Cycling centre in Gloucestershire, England

Forest of Dean Cycle Centre is a small woodland cycling centre, comprising mountain bike trails, a visitor centre, car parks and uplift service. It is located on the former site of Cannop Colliery in the Cannop Valley, Forest of Dean, Gloucestershire. The nearest village is Parkend, 3 mi away.

In 2012, work was completed on a £100,000 redevelopment of the centre, culminating in the opening of a new cycle bridge.

== Facilities ==
Use of the visitor centre and trails is completely free. There is a charge for car parking and some facilities, such as use of the bike wash.

Facilities include;
- Visitor centre comprising a café, bike shop, bike hire, bike repair workshop, showers, toilets, bike wash and compressed air.
- Uplift service - Mini bus and purpose built trailer which transports riders to the top of the downhill runs.
- Several large car parks
- Picnic area.
- Information boards.

==Trails==
Three main waymarked trails start and finish at the cycle centre;

===The Freeminers Trail (formerly the FODCA Trail)===
A 7 mi all-weather loop, designed, built and maintained by volunteers in partnership with the Forestry Commission. This is a challenging and varied single track with several tricky switchback climbs, rooty drops and hairpin bends. The trail is graded RED on the CTC classification of cycle trails and is suitable for experienced riders only. It received a glowing report from Mountain Biking UK magazine, when they reviewed it in 2008.

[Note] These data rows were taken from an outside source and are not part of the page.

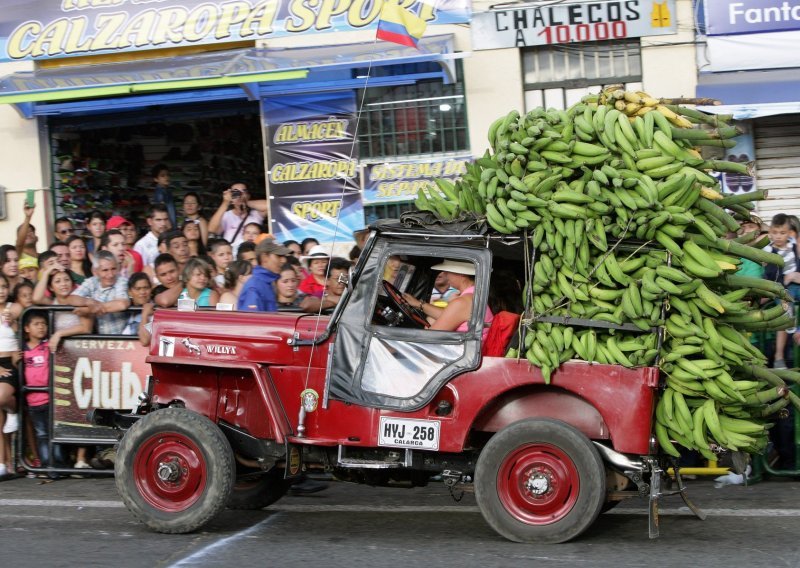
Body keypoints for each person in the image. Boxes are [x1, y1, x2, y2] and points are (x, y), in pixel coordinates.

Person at [22, 311, 67, 478]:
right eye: (36, 324)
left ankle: (59, 464)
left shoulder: (48, 346)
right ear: (27, 328)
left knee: (55, 433)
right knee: (42, 434)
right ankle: (48, 466)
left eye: (43, 323)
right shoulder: (23, 351)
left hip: (51, 400)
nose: (41, 327)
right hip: (33, 402)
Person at [403, 259, 494, 337]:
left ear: (461, 273)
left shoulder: (463, 302)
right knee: (431, 319)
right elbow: (448, 315)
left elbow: (430, 338)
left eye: (448, 271)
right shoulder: (473, 295)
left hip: (459, 354)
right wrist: (417, 304)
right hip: (465, 351)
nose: (445, 275)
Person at [764, 214, 800, 368]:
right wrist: (786, 278)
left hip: (796, 284)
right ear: (771, 232)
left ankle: (796, 329)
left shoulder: (793, 248)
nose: (779, 237)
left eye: (783, 233)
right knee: (787, 307)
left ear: (789, 233)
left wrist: (795, 276)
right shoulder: (769, 251)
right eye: (776, 233)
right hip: (781, 287)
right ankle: (779, 356)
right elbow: (771, 274)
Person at [65, 251, 130, 335]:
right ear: (95, 271)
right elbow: (72, 298)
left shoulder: (121, 281)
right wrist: (88, 302)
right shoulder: (92, 281)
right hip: (99, 342)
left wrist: (88, 310)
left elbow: (122, 304)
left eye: (113, 269)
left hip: (123, 341)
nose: (110, 274)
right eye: (105, 270)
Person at [208, 183, 268, 253]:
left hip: (253, 253)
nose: (239, 195)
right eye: (236, 192)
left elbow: (271, 205)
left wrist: (245, 202)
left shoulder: (256, 214)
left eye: (243, 192)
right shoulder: (227, 216)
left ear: (248, 195)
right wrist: (225, 202)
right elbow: (211, 229)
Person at [0, 274, 21, 477]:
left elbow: (22, 333)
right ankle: (3, 463)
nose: (1, 290)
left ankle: (13, 409)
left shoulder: (13, 308)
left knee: (2, 398)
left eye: (4, 286)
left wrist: (14, 323)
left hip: (10, 363)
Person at [237, 240, 292, 312]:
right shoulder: (254, 287)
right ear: (265, 257)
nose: (284, 260)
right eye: (279, 256)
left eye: (284, 256)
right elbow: (252, 320)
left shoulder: (267, 282)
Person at [134, 204, 171, 268]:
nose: (163, 224)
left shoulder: (172, 240)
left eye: (166, 219)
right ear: (149, 221)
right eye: (158, 220)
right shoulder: (141, 245)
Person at [152, 163, 177, 229]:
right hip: (168, 227)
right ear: (156, 179)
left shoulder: (167, 190)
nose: (166, 177)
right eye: (162, 175)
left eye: (168, 175)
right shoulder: (160, 192)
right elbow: (162, 212)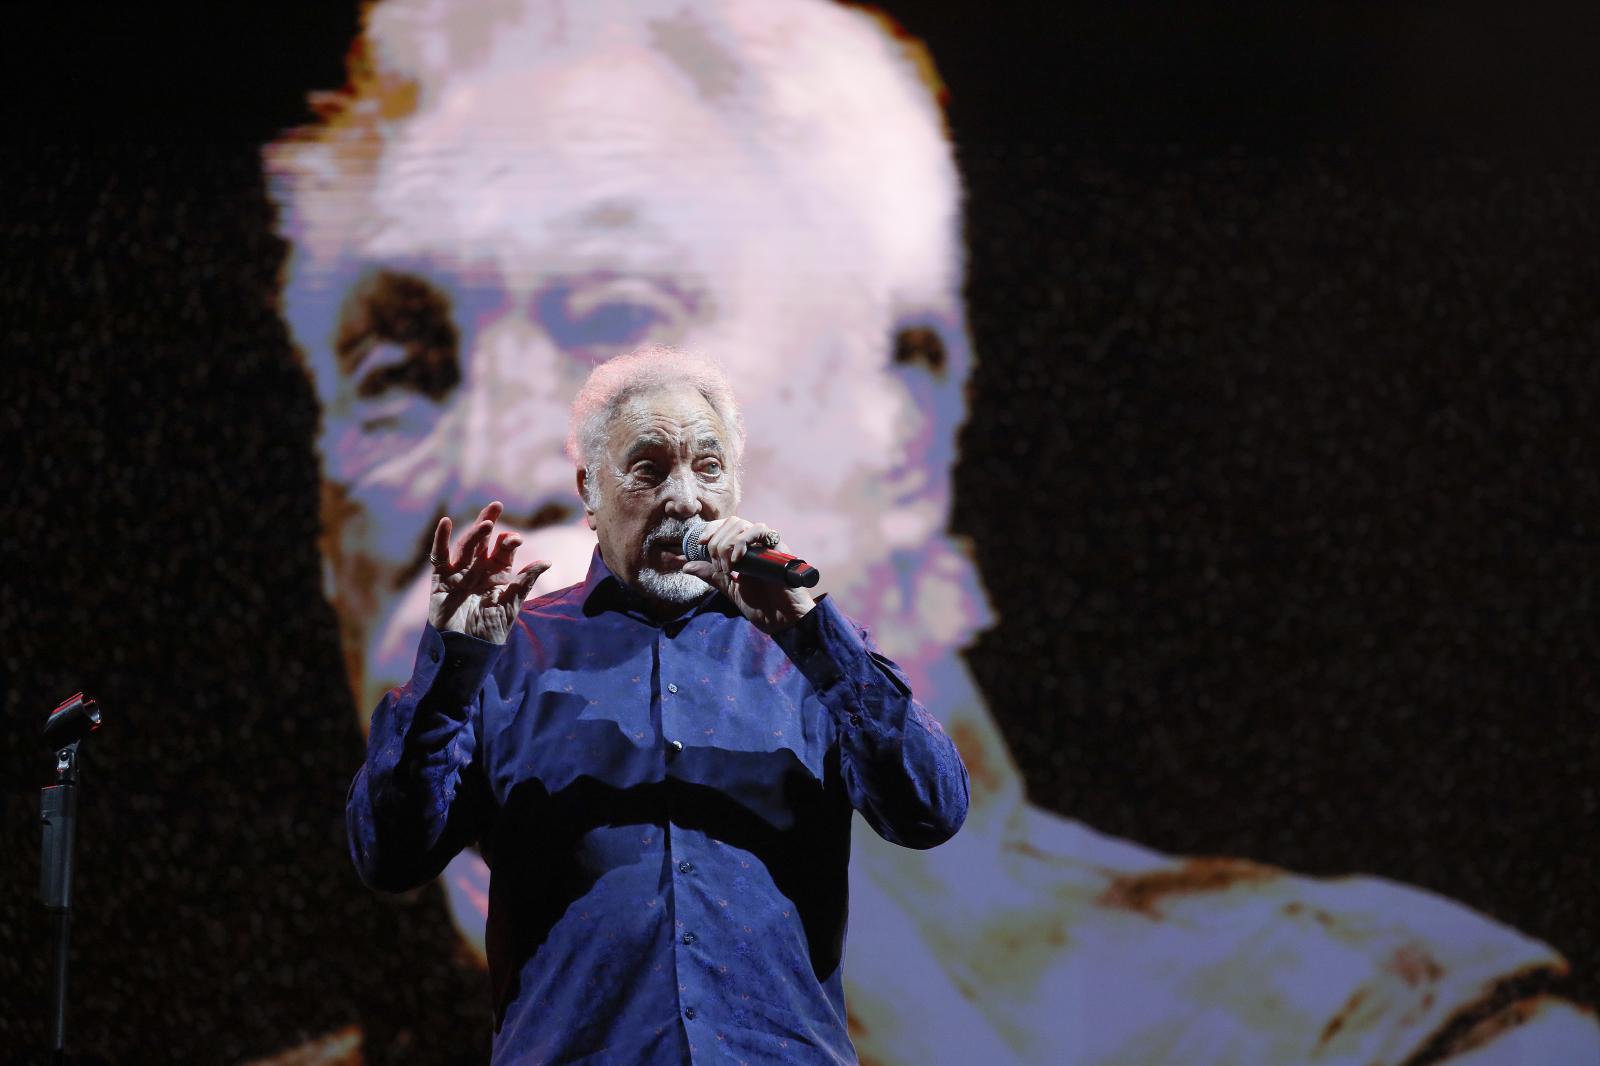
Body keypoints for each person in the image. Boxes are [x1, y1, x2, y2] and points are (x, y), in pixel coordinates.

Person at [267, 0, 1600, 1061]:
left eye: (613, 312)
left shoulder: (1371, 1030)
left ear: (898, 428)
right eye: (399, 368)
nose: (499, 444)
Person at [348, 347, 969, 1062]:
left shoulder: (807, 653)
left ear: (735, 487)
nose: (685, 499)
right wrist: (450, 675)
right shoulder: (509, 655)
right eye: (649, 468)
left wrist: (818, 635)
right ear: (588, 491)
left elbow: (930, 812)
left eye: (709, 467)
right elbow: (389, 856)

===The Verderers' Trail===
This is a 7 mi fast flowing single track trail with flat out corners, big berms and rollovers. It is graded BLUE on the CTC classification of cycle trails, but also incorporates several RED alternative sections. It gently winds uphill before a swooping, flat top section and a steep undulating descent known as the Dragon's Tail. This trail was also reviewed by Mountain Biking UK in March 2012, who scored it as 4 out of 5 stars, describing the berms as 'the very best they'd ever ridden'.

===Family Cycle Trail===
An 9 mi circuit, with connecting spurs to several local villages. Follows wide gravelled tracks and is suitable for riding all year round. Mostly level gradients with some short climbs and suitable for all ages and abilities. The route passes along the old Severn and Wye railway line, passing former stations at Drybrook Road, Cannop Wharf and Speech House. Remnants of former coalmines can also be seen at Foxes Bridge, Lightmoor and New fancy.

In July 2007, the Forest of Dean Family Cycle Trail was number one in a list of 'Best British cycle routes', published by The Guardian And in June 2009, it was voted the best 'family cycle route' by The Daily Telegraph.

==Downhill tracks==
In addition to the waymarked trails there are seven or more excellent downhill tracks. From the visitor centre, a short push-up path leads to the downhill tracks. The route initially follows the Freeminers Trail and is marked by white arrows on a yellow background.

Most of the downhill tracks are easy to find, with several beginning at a trailhead just to the east of the top information board. The shorter trails start further down the hill. All the downhill tracks feature difficult technical sections, big jumps, steep drops and one; GBU, features two very tricky drop-offs. Other downhill tracks include Endo, Mr Rooty, Flatlands, Corkscrew and Sheepskull.